* Begin Stored records *
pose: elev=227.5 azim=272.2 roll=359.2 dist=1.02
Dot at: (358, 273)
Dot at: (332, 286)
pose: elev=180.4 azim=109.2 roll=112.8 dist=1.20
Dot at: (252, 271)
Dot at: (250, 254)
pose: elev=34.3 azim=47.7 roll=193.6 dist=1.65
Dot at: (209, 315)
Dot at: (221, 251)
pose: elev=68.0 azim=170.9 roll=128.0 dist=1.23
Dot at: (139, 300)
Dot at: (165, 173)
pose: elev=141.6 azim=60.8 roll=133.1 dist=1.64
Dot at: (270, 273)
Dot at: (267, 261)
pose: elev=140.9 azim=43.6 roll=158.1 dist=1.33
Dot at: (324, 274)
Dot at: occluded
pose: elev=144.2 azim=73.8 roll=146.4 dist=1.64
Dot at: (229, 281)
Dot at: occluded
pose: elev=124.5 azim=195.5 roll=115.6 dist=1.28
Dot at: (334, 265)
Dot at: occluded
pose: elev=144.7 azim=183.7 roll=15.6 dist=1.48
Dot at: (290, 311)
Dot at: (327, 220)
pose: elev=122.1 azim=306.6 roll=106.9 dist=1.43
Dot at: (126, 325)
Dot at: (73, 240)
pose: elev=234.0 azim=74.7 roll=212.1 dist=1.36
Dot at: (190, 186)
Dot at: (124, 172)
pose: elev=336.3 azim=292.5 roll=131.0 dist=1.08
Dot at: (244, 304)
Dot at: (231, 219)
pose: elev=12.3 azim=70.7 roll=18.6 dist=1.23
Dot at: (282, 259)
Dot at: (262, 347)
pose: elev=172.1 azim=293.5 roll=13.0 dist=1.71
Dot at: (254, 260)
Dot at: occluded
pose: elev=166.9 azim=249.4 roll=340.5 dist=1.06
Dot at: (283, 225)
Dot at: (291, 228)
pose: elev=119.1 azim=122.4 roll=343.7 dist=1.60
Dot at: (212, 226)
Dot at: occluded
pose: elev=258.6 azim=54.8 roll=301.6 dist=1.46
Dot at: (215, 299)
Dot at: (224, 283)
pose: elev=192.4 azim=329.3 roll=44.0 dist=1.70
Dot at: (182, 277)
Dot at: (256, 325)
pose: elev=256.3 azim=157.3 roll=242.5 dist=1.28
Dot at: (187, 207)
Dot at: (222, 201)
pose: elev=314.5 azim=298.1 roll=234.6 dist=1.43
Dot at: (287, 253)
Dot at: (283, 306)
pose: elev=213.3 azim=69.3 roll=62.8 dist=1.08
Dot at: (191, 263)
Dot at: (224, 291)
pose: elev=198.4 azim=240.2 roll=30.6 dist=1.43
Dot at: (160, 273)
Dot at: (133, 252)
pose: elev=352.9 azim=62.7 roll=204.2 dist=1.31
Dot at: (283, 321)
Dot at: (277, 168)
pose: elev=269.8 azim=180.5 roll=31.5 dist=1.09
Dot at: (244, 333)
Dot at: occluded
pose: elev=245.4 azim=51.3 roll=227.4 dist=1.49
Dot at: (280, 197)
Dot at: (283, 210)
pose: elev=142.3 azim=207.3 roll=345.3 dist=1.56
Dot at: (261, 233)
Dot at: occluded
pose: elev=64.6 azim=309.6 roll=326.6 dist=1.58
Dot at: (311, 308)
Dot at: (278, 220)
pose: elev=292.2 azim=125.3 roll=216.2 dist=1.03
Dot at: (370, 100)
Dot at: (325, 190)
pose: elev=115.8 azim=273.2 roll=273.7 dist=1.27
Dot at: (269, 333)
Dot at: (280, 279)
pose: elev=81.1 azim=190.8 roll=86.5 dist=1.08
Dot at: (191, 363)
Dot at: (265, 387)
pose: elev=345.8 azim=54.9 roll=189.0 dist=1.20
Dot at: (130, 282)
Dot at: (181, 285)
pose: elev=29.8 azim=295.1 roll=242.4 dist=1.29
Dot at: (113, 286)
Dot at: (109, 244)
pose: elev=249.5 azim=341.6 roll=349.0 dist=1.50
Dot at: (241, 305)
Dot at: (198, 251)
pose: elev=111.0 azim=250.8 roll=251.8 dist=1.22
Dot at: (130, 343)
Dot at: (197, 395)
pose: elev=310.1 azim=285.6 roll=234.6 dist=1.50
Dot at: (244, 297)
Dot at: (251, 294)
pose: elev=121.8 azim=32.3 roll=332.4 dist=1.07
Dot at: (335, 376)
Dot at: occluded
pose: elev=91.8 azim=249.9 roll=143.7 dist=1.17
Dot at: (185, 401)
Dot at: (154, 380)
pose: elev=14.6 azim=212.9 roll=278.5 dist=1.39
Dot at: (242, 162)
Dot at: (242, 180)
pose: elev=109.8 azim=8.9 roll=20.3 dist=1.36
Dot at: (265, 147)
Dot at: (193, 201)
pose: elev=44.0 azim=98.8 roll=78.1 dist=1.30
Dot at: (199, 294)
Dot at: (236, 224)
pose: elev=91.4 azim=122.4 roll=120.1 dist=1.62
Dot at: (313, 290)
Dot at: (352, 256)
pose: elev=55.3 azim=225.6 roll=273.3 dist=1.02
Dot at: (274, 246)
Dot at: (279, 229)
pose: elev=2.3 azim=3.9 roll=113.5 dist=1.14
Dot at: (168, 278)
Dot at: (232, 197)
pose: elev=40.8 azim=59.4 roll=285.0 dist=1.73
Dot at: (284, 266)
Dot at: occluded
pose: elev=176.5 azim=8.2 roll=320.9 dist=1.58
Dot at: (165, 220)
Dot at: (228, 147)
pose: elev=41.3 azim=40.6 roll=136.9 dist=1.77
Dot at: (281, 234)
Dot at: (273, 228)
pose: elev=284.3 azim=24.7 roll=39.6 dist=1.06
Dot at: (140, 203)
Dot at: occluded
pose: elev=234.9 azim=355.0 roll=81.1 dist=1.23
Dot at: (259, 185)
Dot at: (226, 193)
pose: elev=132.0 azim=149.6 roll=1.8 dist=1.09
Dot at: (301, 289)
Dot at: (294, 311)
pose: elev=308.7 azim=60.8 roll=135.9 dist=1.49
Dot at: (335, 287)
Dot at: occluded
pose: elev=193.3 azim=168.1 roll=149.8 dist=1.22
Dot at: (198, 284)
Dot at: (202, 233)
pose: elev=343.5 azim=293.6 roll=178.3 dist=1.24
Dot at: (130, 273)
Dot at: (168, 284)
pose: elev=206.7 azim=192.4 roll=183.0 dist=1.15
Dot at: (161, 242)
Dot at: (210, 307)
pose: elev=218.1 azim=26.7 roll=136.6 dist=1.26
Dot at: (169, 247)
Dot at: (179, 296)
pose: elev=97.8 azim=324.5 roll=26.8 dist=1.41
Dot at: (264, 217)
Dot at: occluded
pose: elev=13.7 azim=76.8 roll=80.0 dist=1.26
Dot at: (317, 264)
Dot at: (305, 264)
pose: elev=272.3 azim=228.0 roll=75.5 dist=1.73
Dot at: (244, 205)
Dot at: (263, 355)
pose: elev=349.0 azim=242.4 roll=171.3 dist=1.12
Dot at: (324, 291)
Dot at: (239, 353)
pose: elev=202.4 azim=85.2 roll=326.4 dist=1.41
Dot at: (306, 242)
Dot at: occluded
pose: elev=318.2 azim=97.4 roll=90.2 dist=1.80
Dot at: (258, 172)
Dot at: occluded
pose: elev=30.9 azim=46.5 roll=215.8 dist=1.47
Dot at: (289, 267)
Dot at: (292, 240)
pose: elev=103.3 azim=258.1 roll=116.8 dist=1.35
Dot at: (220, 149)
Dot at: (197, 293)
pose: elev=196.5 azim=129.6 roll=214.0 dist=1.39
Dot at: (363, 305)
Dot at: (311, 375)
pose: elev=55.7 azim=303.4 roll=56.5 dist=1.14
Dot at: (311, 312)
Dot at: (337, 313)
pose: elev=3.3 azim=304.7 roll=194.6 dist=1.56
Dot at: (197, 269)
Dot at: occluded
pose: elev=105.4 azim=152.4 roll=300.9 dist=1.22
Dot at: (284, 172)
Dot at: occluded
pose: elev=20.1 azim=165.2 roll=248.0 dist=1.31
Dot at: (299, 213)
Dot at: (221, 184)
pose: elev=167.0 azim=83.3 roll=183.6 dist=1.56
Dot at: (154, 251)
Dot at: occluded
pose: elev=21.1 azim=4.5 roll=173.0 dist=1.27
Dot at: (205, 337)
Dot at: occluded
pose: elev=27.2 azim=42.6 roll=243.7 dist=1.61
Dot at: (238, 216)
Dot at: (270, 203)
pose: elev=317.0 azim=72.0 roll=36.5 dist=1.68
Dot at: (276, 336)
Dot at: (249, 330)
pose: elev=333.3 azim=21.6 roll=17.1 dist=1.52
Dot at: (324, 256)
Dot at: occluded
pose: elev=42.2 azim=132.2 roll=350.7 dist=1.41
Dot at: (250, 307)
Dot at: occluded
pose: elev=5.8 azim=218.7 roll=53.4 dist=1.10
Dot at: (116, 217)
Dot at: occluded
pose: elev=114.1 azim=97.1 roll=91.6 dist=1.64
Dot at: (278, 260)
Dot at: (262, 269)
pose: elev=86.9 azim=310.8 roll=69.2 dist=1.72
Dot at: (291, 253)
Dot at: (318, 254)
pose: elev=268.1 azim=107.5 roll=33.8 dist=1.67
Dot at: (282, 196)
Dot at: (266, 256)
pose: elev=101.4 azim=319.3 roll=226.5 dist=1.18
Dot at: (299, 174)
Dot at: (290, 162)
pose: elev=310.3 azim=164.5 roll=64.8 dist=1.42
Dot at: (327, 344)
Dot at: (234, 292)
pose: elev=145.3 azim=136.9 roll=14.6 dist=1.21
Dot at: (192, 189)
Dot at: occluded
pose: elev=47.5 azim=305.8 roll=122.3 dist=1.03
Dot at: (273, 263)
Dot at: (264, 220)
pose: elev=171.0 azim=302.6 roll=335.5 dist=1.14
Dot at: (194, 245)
* End Stored records *
§ **What this task involves**
Quote the entries word for word, starting with the line containing "pose: elev=12.3 azim=70.7 roll=18.6 dist=1.23" and going on through the line containing "Dot at: (181, 285)", both included.

§ **Output below**
pose: elev=12.3 azim=70.7 roll=18.6 dist=1.23
Dot at: (282, 259)
Dot at: (262, 347)
pose: elev=172.1 azim=293.5 roll=13.0 dist=1.71
Dot at: (254, 260)
Dot at: occluded
pose: elev=166.9 azim=249.4 roll=340.5 dist=1.06
Dot at: (283, 225)
Dot at: (291, 228)
pose: elev=119.1 azim=122.4 roll=343.7 dist=1.60
Dot at: (212, 226)
Dot at: occluded
pose: elev=258.6 azim=54.8 roll=301.6 dist=1.46
Dot at: (215, 299)
Dot at: (224, 283)
pose: elev=192.4 azim=329.3 roll=44.0 dist=1.70
Dot at: (182, 277)
Dot at: (256, 325)
pose: elev=256.3 azim=157.3 roll=242.5 dist=1.28
Dot at: (187, 207)
Dot at: (222, 201)
pose: elev=314.5 azim=298.1 roll=234.6 dist=1.43
Dot at: (287, 253)
Dot at: (283, 306)
pose: elev=213.3 azim=69.3 roll=62.8 dist=1.08
Dot at: (191, 263)
Dot at: (224, 291)
pose: elev=198.4 azim=240.2 roll=30.6 dist=1.43
Dot at: (160, 273)
Dot at: (133, 252)
pose: elev=352.9 azim=62.7 roll=204.2 dist=1.31
Dot at: (283, 321)
Dot at: (277, 168)
pose: elev=269.8 azim=180.5 roll=31.5 dist=1.09
Dot at: (244, 333)
Dot at: occluded
pose: elev=245.4 azim=51.3 roll=227.4 dist=1.49
Dot at: (280, 197)
Dot at: (283, 210)
pose: elev=142.3 azim=207.3 roll=345.3 dist=1.56
Dot at: (261, 233)
Dot at: occluded
pose: elev=64.6 azim=309.6 roll=326.6 dist=1.58
Dot at: (311, 308)
Dot at: (278, 220)
pose: elev=292.2 azim=125.3 roll=216.2 dist=1.03
Dot at: (370, 100)
Dot at: (325, 190)
pose: elev=115.8 azim=273.2 roll=273.7 dist=1.27
Dot at: (269, 333)
Dot at: (280, 279)
pose: elev=81.1 azim=190.8 roll=86.5 dist=1.08
Dot at: (191, 363)
Dot at: (265, 387)
pose: elev=345.8 azim=54.9 roll=189.0 dist=1.20
Dot at: (130, 282)
Dot at: (181, 285)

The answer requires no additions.